Data quality
Note: Currently, this page is under construction...
Data quality in the social sciences is often discussed under the headings of validity and reliability when talking about concepts, measurement and data. However, few discuss transparency and data quality, and there is no consistent understanding what data quality means in the social sciences. In their famous book "Designing Social Inquiry", King et al. (1994, 24) set out five guidelines for "improving data quality" encompassing
- valid measures,
- reliable data collections,
- replicable analyses,
- a thorough documentation of the data generating process, and
- to "collect data on as many of [a theory’s] observable implications as possible".

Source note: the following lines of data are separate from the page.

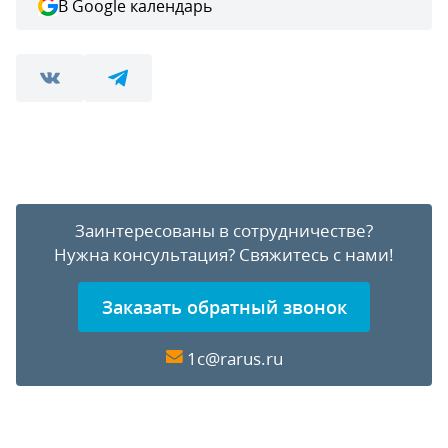
В Google календарь
Заинтересованы в сотрудничестве?
Нужна консультация?
Свяжитесь с нами!
Заказать обратный звонок
1c@rarus.ru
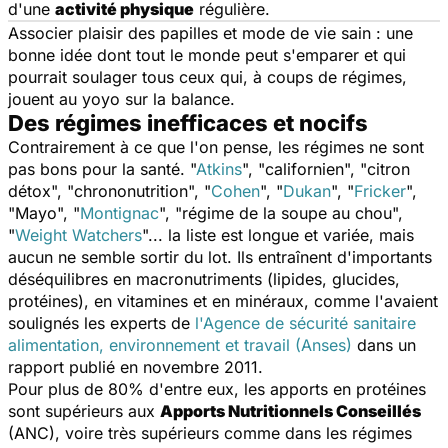
d'une
activité physique
régulière.
Associer plaisir des papilles et mode de vie sain : une
bonne idée dont tout le monde peut s'emparer et qui
pourrait soulager tous ceux qui, à coups de régimes,
jouent au yoyo sur la balance.
Des régimes inefficaces et nocifs
Contrairement à ce que l'on pense, les régimes ne sont
pas bons pour la santé. "
Atkins
", "californien", "citron
détox", "chrononutrition", "
Cohen
", "
Dukan
", "
Fricker
",
"Mayo", "
Montignac
", "régime de la soupe au chou",
"
Weight Watchers
"... la liste est longue et variée, mais
aucun ne semble sortir du lot. Ils entraînent d'importants
déséquilibres en macronutriments (lipides, glucides,
protéines), en vitamines et en minéraux, comme l'avaient
soulignés les experts de
l'Agence de sécurité sanitaire
alimentation, environnement et travail (Anses)
dans un
rapport publié en novembre 2011.
Pour plus de 80% d'entre eux, les apports en protéines
sont supérieurs aux
Apports Nutritionnels Conseillés
(ANC), voire très supérieurs comme dans les régimes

Nowadays, much more data is available posing new challenges, though; counterfeit data, typos, and unintended mistakes in the data collection, for example, pose challenges beyond invalid and unreliable measures. The structured documentation of each indicator (including meta data) in WeSISpedia, common coding rules and formatting standards alongside the resources provided in WeSIS, for example, public data sets or community notebooks, directly speak to King et al.'s suggestions. Still, we also opted for a broader concept based on data quality definitions commonly used in information systems design (cf. Pipino et al. 2002).

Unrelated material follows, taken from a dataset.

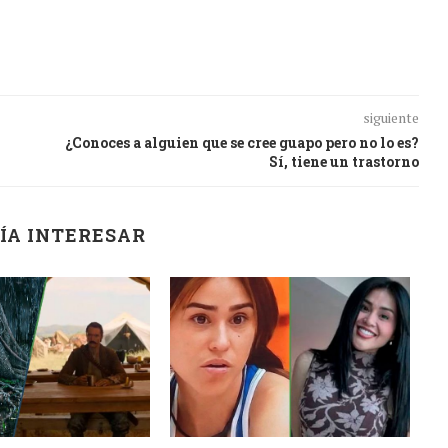
siguiente
¿Conoces a alguien que se cree guapo pero no lo es?
Sí, tiene un trastorno
ÍA INTERESAR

Concise and consistent representation and "free-of-errorness" are taken care of by the validation check performed when uploading data to WeSIS (for more details see the file upload guide). The check not only requires the data providers to comply to the agreed coding rules and file formatting standards but also checks for "common" mistakes like typos, country code--name or value--scale mismatches.
References
- King, Gary, Robert O. Keohane, and Sidney Verba. 1994. Designing Social Inquiry: Scientific Inference in Qualitative Research. Princeton: Princeton University Press.
- Pipino, Leo L., Yang W. Lee, and Richard Y. Wang. 2002. "Data quality assessment." Communications of the ACM 45 (4): 211–18.